#### [SET OF TASKS]
1: According to the passage about the Yatim and Forcillo case, who will decide the outcome of the Forcillo case?
2: From the passage about the Yatim and Forcillo case, copy the words from "The Sammy Yatim" to "officers do too.".

#### [PASSAGE SHOWN]
No further explanation was provided by SIU as to why the officer was not criminally charged with respect to his involvement in this case.
YATIM VS FORCILLO – GUN VS KNIFE
Incidents such as this, involving police use of force typically sparks outrage in communities across the world and tarnishes the relationship between communities and the police. While it’s easy to watch videos and form an opinion that officer Forcillo was not justified in shooting the victim, or that 9 shots was excessive, it is crucial to acknowledge that the actions of one officer in our community should not be indicative of the entire force. Above all else, these police officers do not have an easy job.
Police officers serve a crucial, yet difficult role in our communities. While it is easier to judge the actions of an officer after the fact, it is much more difficult to understand the highly dynamic nature of the job and the quick decision making required to be made by officers in dangerous situations. Police officers endure a lot on a day-to-day; a lot more than ordinary members of the public will ever be able to understand.
The Sammy Yatim case was not the first time a Toronto Police officer and his or her service weapon went toe-to-toe with a Toronto civilian wielding a knife. Many of these incidents go unreported. We rarely hear about the officer who did not open fire and suffered injuries. That being said, the vast majority of the public are quick to argue the service weapon-knife showdown is outrageously unfair and that the police always have the upper hand. Most assume an officer and his or her firearm are much more lethal than the sharp edges of a knife. I respectfully disagree. I suspect many police officers do too.
In a confrontation where an officer and an assailant are in fairly close proximity to one another, there are significant safety concerns for the officer. Even if a person carrying a knife is shot several times, the officer may still be at risk. How so you may ask?
Contrary to media depiction and what most people believe, gun-shot victims do not always fall and roll over after being shot. In fact, one may not even feel the bullets enter his or her body. Even after being shot, the knife wielding assailant may potentially succeed in using his or her weapon against an officer.
I raise this issue to shed light on a perspective that has till now been overlooked. Throughout the course of this story, the Crown Attorney in this case, as well as the media have painted a picture of a reckless officer who lost his temper due to inappropriate name-calling and consequently fired nine shots out of anger. Certainly a possibility.
Another possibility may be that Focillo made a human error in judgement in such an intense moment. Perhaps, he feared for his safety and the safety of his fellow officers, and thought he saw Yatim move forward and attempt to reach for his knife one last time.
Regardless of what version of events the media portrays and the public believes, only the 12 men and women of the jury will determine the outcome of the Forcillo case.

[Plain-text document sources]
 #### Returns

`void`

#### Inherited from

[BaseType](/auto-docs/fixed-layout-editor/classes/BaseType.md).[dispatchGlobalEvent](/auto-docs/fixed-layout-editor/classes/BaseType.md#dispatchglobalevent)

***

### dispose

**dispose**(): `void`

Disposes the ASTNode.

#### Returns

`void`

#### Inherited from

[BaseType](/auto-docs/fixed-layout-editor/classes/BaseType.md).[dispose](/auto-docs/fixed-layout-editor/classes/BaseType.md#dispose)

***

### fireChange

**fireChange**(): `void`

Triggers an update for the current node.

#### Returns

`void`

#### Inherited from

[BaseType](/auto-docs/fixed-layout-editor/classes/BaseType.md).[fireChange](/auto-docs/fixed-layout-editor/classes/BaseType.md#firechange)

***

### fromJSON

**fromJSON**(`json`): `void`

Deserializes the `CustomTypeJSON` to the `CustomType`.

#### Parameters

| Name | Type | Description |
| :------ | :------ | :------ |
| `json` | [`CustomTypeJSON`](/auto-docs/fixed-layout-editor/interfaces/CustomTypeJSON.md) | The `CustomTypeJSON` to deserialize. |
---
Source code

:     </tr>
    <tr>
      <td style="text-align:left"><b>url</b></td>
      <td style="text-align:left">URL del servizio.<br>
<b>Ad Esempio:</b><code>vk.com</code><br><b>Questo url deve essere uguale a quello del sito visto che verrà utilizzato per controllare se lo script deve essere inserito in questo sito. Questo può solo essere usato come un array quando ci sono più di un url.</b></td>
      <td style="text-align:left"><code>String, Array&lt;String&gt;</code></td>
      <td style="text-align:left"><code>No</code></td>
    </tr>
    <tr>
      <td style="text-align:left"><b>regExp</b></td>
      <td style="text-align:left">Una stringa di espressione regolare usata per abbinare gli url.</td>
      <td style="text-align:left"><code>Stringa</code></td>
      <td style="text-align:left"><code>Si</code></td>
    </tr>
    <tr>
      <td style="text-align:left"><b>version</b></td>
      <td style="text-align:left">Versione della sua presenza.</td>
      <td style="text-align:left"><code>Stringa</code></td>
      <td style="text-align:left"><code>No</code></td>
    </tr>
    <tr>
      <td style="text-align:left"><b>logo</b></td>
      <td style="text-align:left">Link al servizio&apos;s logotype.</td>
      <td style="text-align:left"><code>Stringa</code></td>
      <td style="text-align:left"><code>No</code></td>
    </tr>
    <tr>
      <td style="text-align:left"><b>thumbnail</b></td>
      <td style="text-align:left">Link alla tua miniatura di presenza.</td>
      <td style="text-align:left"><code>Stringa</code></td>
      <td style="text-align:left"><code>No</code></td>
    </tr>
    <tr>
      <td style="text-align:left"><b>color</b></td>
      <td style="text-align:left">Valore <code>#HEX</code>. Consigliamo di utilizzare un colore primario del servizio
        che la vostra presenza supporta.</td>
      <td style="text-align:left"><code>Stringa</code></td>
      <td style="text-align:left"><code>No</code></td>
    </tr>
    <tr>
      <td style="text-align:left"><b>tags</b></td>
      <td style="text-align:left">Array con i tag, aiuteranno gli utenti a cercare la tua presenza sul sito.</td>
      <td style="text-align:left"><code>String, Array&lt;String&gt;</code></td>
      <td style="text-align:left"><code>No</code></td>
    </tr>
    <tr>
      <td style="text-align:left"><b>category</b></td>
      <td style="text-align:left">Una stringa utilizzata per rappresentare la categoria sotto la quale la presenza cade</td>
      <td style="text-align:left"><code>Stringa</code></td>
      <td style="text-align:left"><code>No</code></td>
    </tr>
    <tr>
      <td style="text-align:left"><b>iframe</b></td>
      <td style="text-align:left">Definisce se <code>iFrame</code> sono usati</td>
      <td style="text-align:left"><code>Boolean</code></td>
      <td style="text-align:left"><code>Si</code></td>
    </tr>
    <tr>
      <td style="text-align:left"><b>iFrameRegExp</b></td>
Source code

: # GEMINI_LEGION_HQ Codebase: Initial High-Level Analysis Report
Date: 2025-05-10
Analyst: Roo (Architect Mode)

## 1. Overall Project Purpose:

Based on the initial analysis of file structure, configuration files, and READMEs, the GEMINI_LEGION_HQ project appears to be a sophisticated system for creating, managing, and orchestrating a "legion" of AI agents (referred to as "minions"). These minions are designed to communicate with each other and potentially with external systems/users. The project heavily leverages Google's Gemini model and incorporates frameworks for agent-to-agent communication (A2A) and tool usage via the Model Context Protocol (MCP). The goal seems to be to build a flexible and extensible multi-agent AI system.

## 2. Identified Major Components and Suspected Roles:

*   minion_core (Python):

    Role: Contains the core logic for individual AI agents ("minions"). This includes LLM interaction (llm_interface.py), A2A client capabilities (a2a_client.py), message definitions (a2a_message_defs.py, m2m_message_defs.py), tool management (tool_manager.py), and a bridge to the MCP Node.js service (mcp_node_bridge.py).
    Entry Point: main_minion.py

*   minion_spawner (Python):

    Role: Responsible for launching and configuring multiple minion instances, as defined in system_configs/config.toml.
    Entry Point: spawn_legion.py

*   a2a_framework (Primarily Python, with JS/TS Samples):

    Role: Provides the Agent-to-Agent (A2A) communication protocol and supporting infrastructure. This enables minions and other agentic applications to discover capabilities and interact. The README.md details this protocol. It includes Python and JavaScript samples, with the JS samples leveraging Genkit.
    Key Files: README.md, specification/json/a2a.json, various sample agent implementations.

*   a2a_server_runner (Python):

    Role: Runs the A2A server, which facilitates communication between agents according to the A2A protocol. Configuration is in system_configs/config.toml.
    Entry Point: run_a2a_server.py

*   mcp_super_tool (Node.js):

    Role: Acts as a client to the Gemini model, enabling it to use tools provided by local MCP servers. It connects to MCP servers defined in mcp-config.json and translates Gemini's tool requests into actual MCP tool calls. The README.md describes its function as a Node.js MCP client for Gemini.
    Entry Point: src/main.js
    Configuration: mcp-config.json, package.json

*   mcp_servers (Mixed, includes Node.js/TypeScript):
...
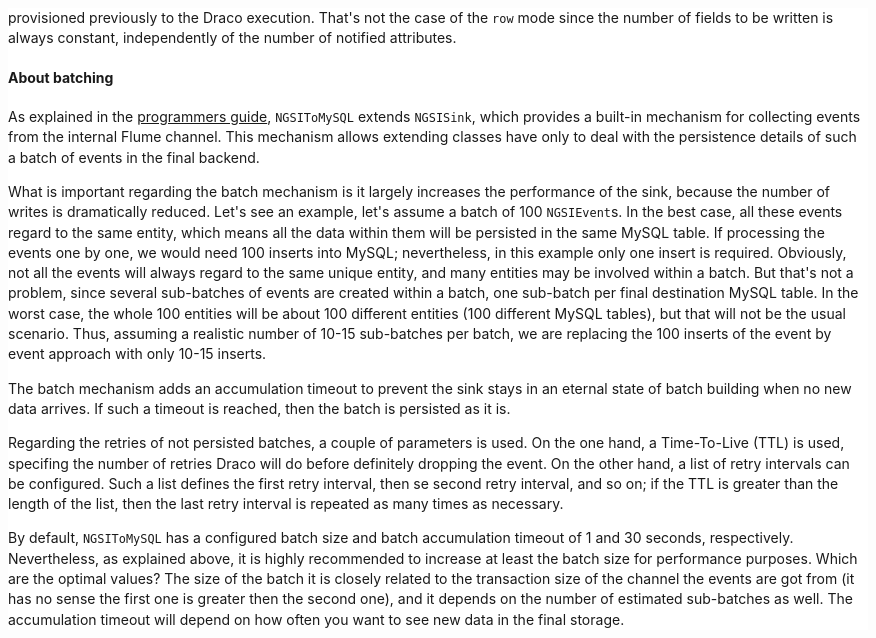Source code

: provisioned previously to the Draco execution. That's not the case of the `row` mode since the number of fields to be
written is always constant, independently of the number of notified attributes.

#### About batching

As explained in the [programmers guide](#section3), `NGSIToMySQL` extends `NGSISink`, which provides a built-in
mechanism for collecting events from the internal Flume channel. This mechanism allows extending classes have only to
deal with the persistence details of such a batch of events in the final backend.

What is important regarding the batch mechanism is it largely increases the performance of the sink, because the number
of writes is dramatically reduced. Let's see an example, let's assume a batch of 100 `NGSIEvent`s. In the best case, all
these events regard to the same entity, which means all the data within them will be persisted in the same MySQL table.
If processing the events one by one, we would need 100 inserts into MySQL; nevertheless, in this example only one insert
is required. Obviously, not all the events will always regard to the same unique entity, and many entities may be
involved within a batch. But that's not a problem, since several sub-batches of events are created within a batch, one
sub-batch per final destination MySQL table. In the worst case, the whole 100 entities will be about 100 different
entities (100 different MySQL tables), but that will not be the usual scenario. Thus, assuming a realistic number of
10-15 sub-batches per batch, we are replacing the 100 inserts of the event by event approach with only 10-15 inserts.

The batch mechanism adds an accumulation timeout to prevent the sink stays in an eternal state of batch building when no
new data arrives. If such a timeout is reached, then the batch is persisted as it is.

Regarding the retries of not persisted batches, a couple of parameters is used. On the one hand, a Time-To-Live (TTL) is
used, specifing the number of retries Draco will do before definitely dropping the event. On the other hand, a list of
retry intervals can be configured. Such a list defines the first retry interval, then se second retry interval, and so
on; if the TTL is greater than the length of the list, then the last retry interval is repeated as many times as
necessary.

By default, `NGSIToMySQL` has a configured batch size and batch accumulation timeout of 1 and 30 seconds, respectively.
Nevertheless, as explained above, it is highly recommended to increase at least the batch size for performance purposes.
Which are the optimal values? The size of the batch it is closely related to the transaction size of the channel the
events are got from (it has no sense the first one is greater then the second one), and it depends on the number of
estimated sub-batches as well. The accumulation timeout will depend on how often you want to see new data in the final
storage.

#### [TASK RESULTS]
1: The 12 men and women of the jury.

2:
The Sammy Yatim case was not the first time a Toronto Police officer and his or her service weapon went toe-to-toe with a Toronto civilian wielding a knife. Many of these incidents go unreported. We rarely hear about the officer who did not open fire and suffered injuries. That being said, the vast majority of the public are quick to argue the service weapon-knife showdown is outrageously unfair and that the police always have the upper hand. Most assume an officer and his or her firearm are much more lethal than the sharp edges of a knife. I respectfully disagree. I suspect many police officers do too.